If $a,b,c\ge 0: ab+bc+ca=3$ then prove $$\sqrt[3]{3a+bc}+\sqrt[3]{3b+ca}+\sqrt[3]{3c+ab}\le \frac{3}{2}\sqrt[3]{a^2+b^2+c^2+29}.$$ I tried to use AM-GM, Cauchy-Schwarz without success.
Notice that $a^2+b^2+c^2+3\ge 2(a+b+c)$ but $$\sqrt[3]{3a+bc}+\sqrt[3]{3b+ca}+\sqrt[3]{3c+ab}\le \frac{3}{2}\sqrt[3]{2(a+b+c)+26}$$ is not true when $a=b=\sqrt{3};c=0.$
I need some help to solve the problem.

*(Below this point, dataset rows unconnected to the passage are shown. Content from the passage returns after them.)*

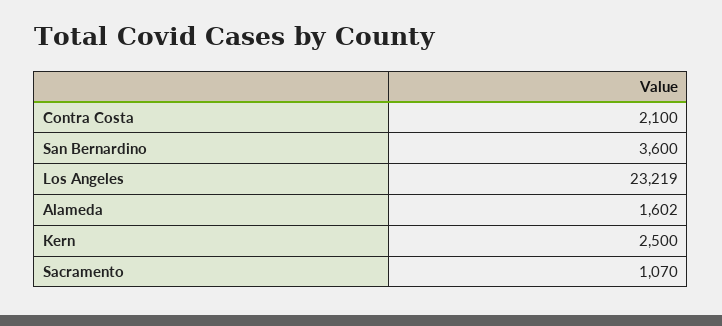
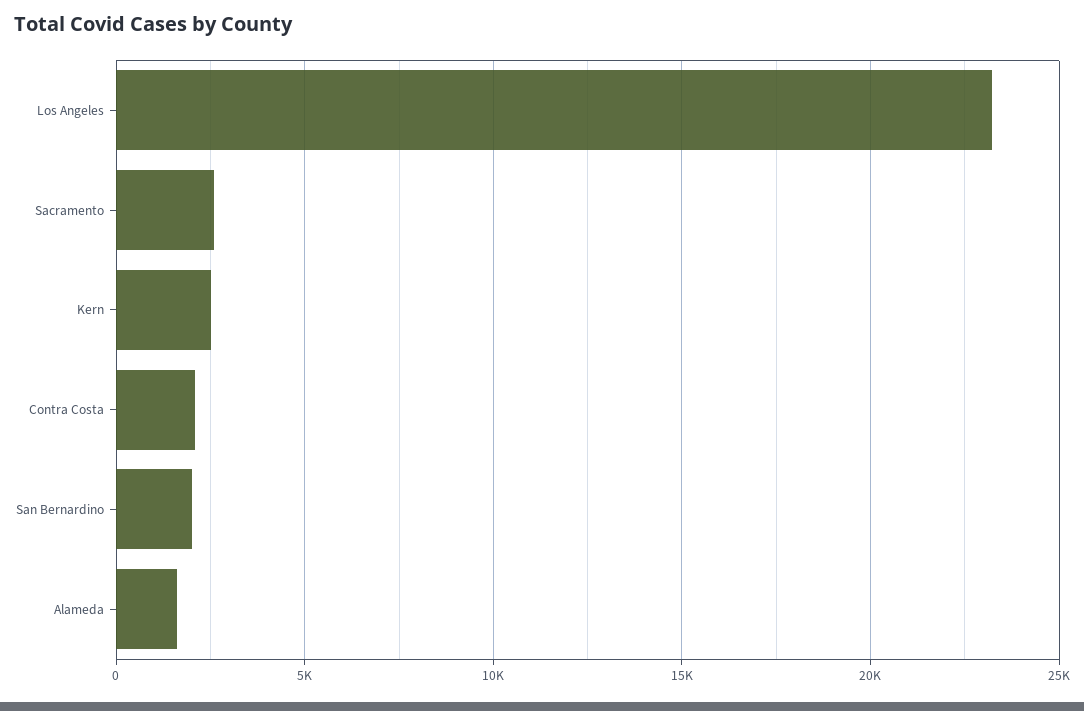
  {
    "Contra Costa": 2100,
-   "San Bernardino": 3600,
+   "San Bernardino": 2000,
    "Los Angeles": 23219,
    "Alameda": 1602,
    "Kern": 2500,
-   "Sacramento": 1070
+   "Sacramento": 2500
  }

Thank you for your interest.
By Holder $$\left(\sum_{cyc}\sqrt[3]{3a+bc}\right)^3\leq\sum_{cyc}\frac{3a+bc}{(7a+5b+5c)^2}\left(\sum_{cyc}(7a+5b+5c)\right)^2$$ and it's enough to prove $$\sum_{cyc}\frac{3a+bc}{(7a+5b+5c)^2}\leq\frac{27(a^2+b^2+c^2+29)}{2312(a+b+c)^2}$$ and $uvw$ kills it:
Easy to show that the last inequality it's $f(w^3)\geq0$, where $f$ is a concave function and it's enough to check two following cases.
$abc=0$;
$b=a$.
Can you end it now?
We can get the factor $(7a+5b+5c)^2$ by the following way.
For $k\geq0$ by Holder $$\left(\sum_{cyc}\sqrt[3]{3a+bc}\right)^3\leq\sum_{cyc}\frac{3a+bc}{(ka+b+c)^2}\left(\sum_{cyc}(ka+b+c)\right)^2$$ the equality occurs for $$\frac{\sqrt[3]{3a+bc}}{ka+b+c}=\frac{\sqrt[3]{3b+ac}}{kb+a+c}=\frac{\sqrt[3]{3c+ab}}{kc+a+b}.$$ For $c=0$ and $a=b=\sqrt3$ we have $$\frac{3}{2}\sqrt[3]{a^2+b^2+c^2+29}-\sum_{cyc}\sqrt[3]{3a+bc}=\frac{3}{2}\sqrt[3]{35}-2\sqrt3-\sqrt[3]3=0.000248...$$ Now, from $(a,b,c)=\left(\sqrt3,\sqrt3,0\right)$ and $$\frac{\sqrt[3]{3a+bc}}{ka+b+c}=\frac{\sqrt[3]{3c+ab}}{kc+a+b}$$ we obtain $$k=2\sqrt[6]3-1=1.4018...\approx\frac{7}{5},$$ which gives a legitimation to try to continue with $k=\frac{7}{5}$.
I tried and the inequality turned out true.